• Work order:
Check which lines of the entries that follow hold "sport", then give the number of those lines and nothing more.

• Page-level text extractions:
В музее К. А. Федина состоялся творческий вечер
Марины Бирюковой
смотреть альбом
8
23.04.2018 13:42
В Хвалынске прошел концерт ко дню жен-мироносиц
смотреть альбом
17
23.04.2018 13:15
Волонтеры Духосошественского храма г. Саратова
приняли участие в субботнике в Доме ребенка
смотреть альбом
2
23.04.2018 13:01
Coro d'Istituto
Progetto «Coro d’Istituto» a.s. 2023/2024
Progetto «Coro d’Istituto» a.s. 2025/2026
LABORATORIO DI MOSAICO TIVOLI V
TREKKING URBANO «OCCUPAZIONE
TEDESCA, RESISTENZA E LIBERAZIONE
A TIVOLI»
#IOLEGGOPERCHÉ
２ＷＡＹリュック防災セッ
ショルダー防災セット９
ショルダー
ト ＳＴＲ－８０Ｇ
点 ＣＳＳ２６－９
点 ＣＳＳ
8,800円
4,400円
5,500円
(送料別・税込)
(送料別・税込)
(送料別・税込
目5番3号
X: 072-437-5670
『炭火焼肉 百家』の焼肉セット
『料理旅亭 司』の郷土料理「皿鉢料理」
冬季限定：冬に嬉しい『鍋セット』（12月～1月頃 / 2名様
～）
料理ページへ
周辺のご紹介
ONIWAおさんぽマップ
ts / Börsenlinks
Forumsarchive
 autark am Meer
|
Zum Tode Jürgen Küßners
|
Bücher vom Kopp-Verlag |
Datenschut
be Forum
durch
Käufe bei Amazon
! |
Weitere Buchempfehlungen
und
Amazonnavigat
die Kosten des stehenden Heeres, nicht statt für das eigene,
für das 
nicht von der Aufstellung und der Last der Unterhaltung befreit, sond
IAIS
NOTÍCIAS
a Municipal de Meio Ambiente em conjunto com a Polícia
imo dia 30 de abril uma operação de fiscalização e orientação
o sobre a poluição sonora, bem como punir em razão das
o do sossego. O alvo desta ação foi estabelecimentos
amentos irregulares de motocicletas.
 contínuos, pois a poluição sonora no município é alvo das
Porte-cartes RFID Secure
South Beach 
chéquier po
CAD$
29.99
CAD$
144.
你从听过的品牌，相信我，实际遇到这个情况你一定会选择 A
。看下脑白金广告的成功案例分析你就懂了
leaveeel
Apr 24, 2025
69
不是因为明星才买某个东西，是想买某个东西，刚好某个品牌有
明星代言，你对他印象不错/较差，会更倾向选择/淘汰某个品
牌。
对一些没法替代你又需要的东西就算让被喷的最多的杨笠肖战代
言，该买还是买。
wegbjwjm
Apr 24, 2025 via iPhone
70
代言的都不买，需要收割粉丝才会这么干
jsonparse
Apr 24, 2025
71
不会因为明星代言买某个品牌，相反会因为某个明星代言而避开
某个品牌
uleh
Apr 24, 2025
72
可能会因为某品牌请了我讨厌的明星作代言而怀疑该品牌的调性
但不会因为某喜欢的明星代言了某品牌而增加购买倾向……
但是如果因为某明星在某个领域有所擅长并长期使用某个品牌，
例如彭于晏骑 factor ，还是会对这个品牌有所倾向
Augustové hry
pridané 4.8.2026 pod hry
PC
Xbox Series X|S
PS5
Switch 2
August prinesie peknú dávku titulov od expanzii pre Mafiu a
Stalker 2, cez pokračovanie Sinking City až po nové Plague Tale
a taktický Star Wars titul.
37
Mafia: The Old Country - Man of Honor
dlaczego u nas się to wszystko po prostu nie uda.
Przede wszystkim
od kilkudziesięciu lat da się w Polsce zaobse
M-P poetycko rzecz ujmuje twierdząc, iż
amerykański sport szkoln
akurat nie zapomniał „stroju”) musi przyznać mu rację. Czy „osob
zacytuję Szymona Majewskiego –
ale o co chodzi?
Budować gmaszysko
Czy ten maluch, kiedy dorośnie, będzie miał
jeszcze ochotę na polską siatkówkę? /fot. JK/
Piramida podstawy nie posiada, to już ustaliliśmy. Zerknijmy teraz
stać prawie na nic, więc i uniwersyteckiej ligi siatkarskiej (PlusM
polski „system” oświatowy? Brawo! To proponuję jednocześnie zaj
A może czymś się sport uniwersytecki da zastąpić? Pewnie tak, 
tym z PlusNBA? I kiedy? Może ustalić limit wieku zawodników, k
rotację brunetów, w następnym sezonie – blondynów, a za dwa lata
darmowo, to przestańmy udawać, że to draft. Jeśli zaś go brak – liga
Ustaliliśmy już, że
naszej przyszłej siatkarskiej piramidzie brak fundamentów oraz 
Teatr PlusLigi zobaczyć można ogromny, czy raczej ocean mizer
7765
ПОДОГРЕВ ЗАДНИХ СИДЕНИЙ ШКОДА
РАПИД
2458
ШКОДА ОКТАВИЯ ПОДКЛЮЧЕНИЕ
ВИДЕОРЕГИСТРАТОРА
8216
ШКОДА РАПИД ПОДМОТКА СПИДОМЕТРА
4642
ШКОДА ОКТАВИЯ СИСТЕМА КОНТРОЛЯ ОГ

• Solution to this exercise:
2